Required work: Ignoring the pictures, copy the data exactly.

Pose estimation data
◆ ◆ ◆ ◆

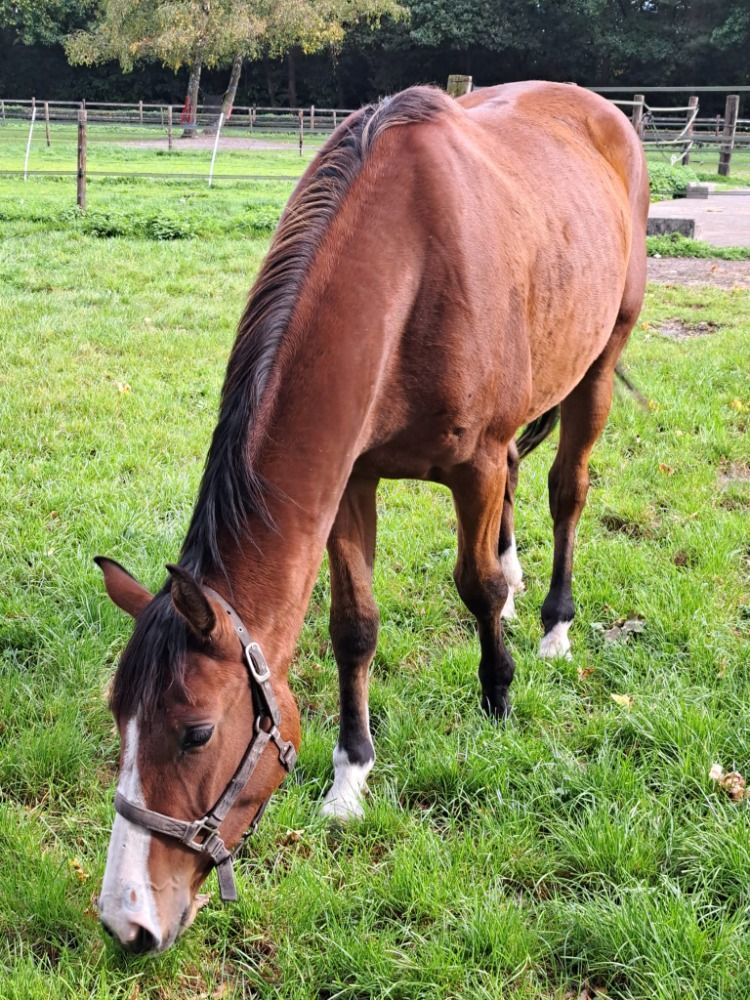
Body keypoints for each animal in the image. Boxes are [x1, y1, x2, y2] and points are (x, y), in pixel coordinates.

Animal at [95, 81, 648, 953]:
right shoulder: (352, 479)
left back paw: (554, 624)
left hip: (598, 361)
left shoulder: (473, 464)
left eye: (196, 732)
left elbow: (474, 585)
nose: (127, 921)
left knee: (567, 490)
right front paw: (351, 774)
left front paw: (498, 696)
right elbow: (354, 625)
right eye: (119, 717)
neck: (410, 266)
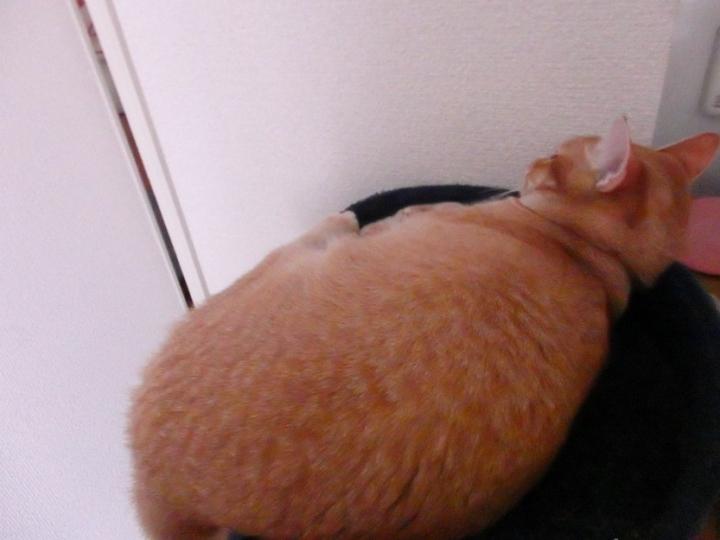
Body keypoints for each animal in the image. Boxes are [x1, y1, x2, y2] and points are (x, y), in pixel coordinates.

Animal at [129, 118, 719, 539]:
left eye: (553, 157)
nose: (533, 158)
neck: (591, 258)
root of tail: (176, 491)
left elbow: (415, 211)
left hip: (281, 267)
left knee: (323, 232)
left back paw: (343, 220)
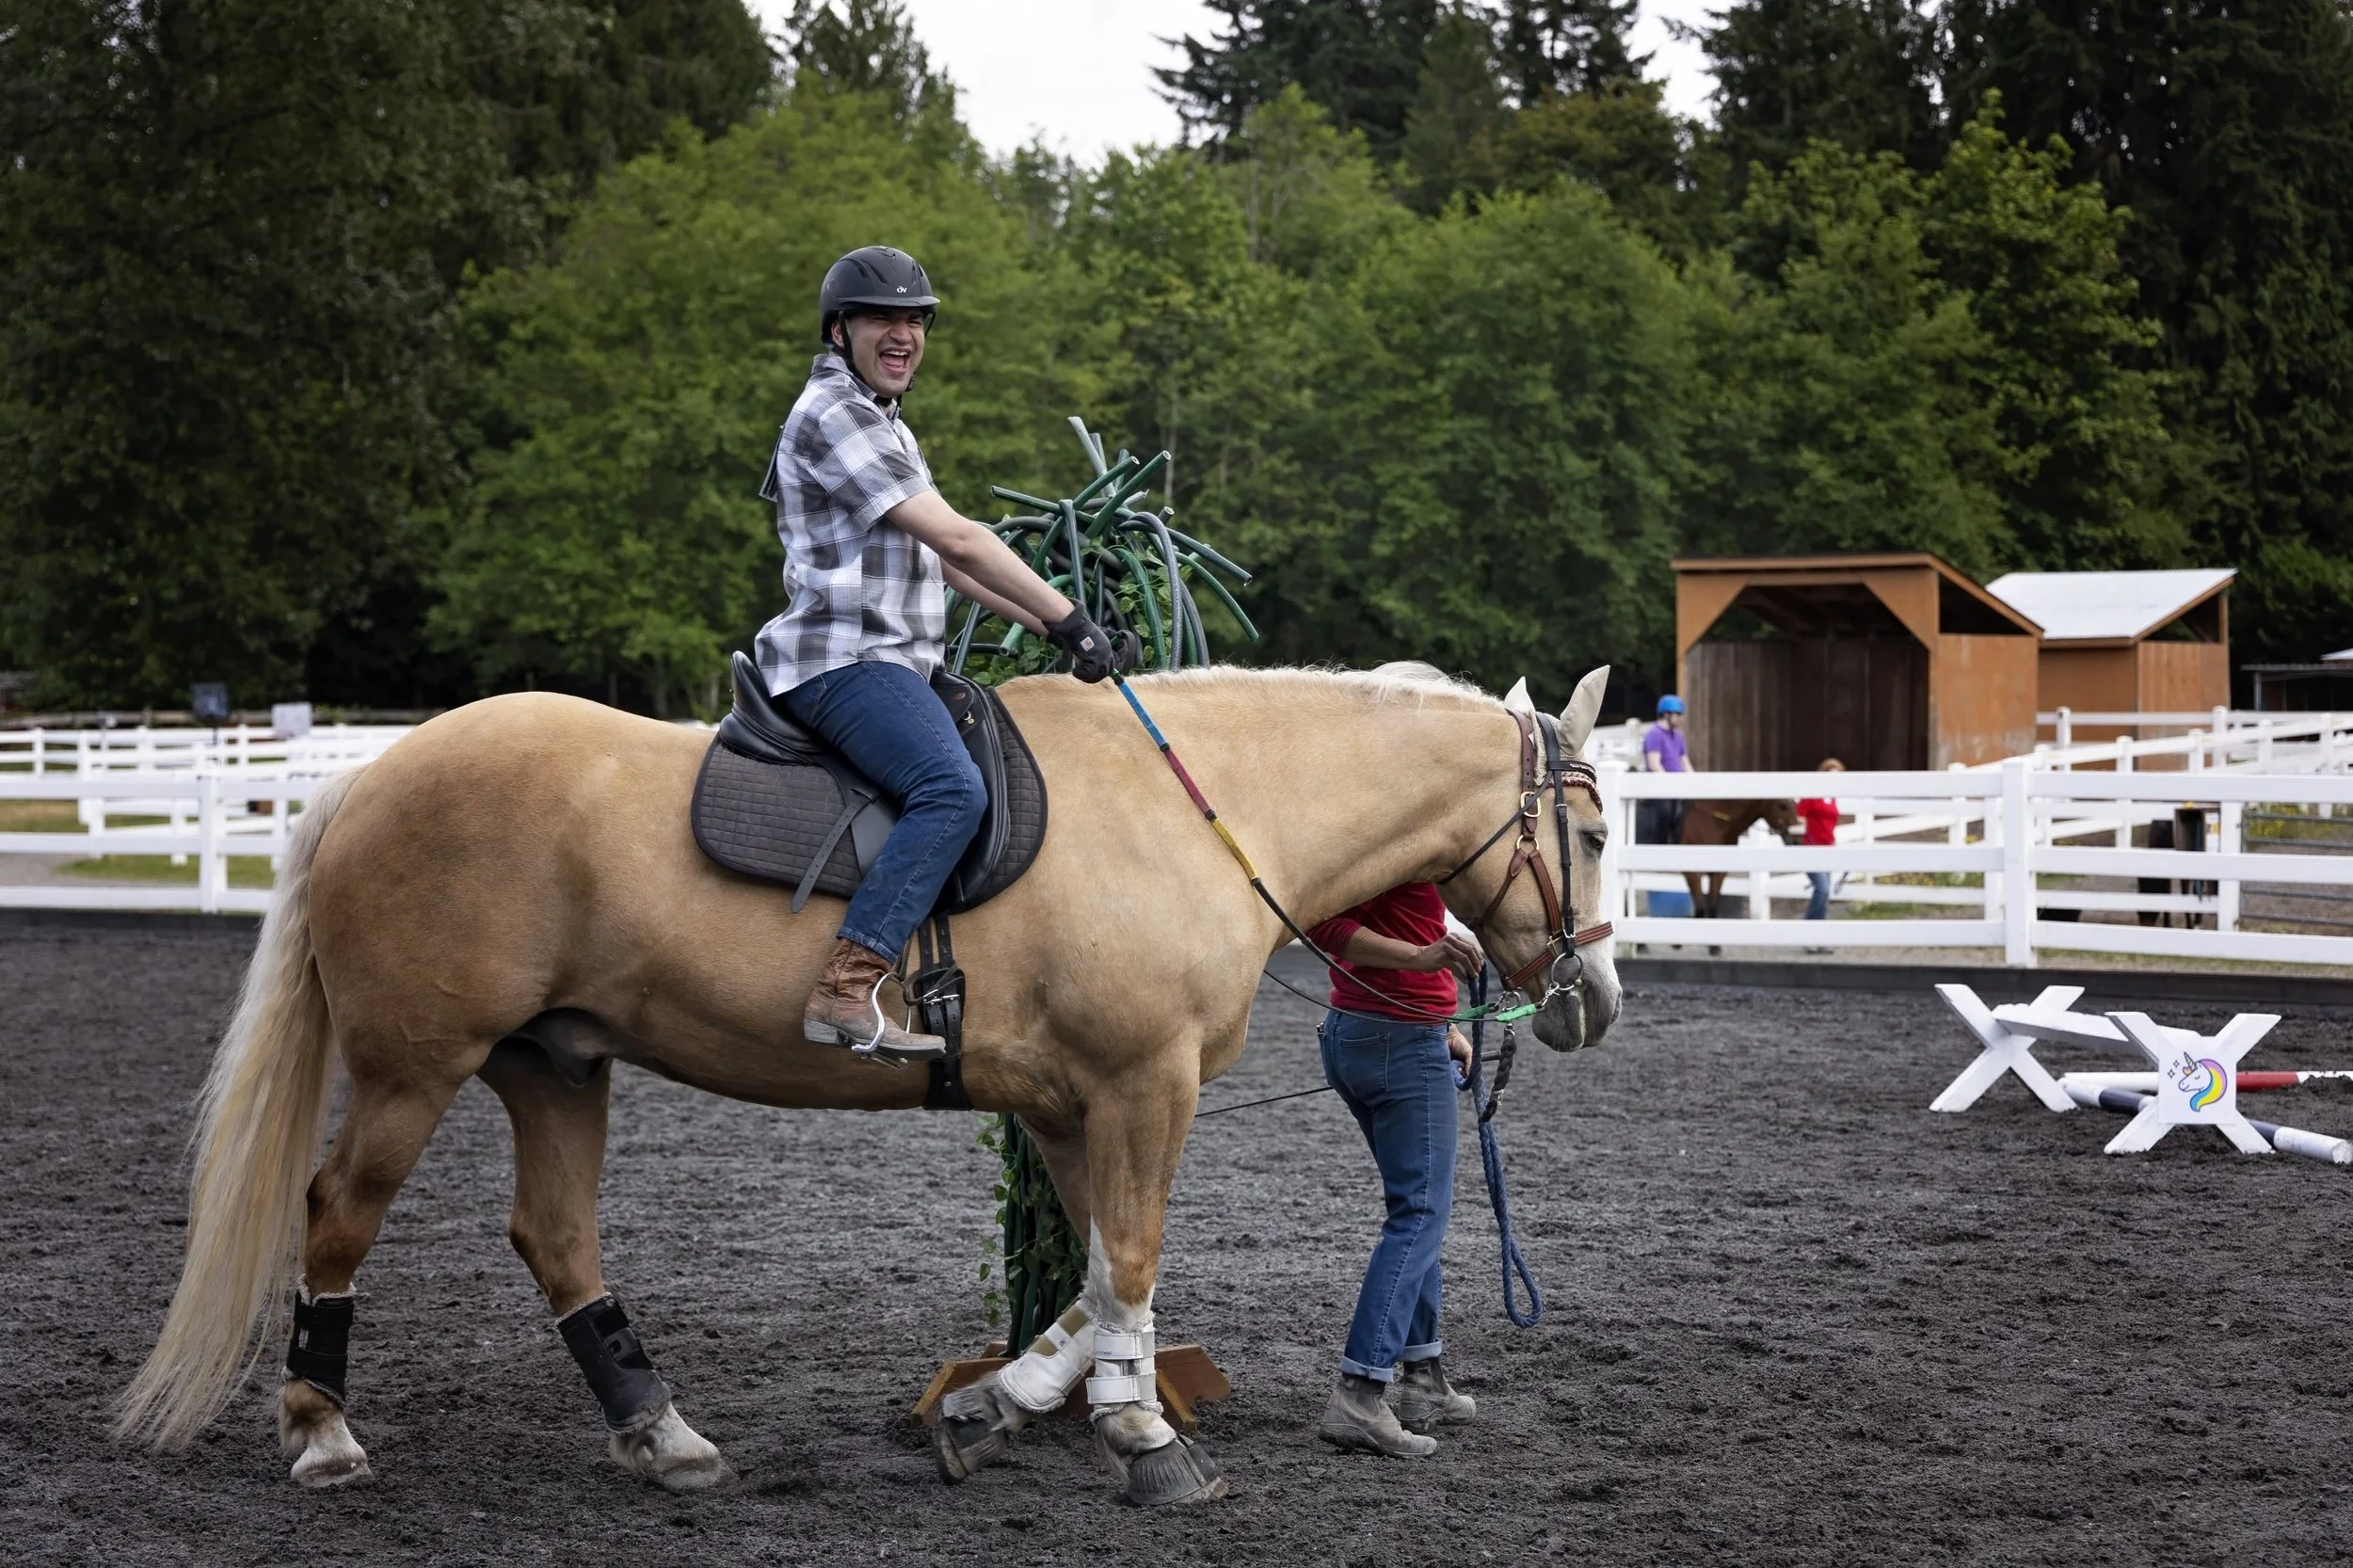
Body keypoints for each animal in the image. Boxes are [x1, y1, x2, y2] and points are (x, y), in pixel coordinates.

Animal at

◆ ◆ ◆ ◆

Problem solution:
Body keypoints for each animal in the image. Boxes are [x1, y1, x2, y2] and points are (x, y), in pixel coordinates.

Animal at [95, 81, 648, 953]:
right shoulder: (352, 479)
left back paw: (554, 624)
left hip: (598, 361)
left shoulder: (473, 464)
left eye: (196, 732)
left elbow: (474, 585)
nose: (127, 921)
left knee: (567, 490)
right front paw: (351, 774)
left front paw: (498, 696)
right elbow: (354, 625)
right eye: (119, 717)
neck: (410, 266)
Body keypoints for each animal in the image. Boxes are [x1, y1, x2, y2] and points are (x, y), in pixel coordinates.

Animal at [129, 118, 719, 539]:
left eye: (553, 157)
nose: (533, 158)
neck: (591, 258)
root of tail: (176, 491)
left elbow: (415, 211)
left hip: (281, 267)
left knee: (323, 232)
left back paw: (343, 220)
Body keypoints for each animal in the image. Boxes are [x1, y1, x2, y2] and points are (x, y), in pixel coordinates.

Animal at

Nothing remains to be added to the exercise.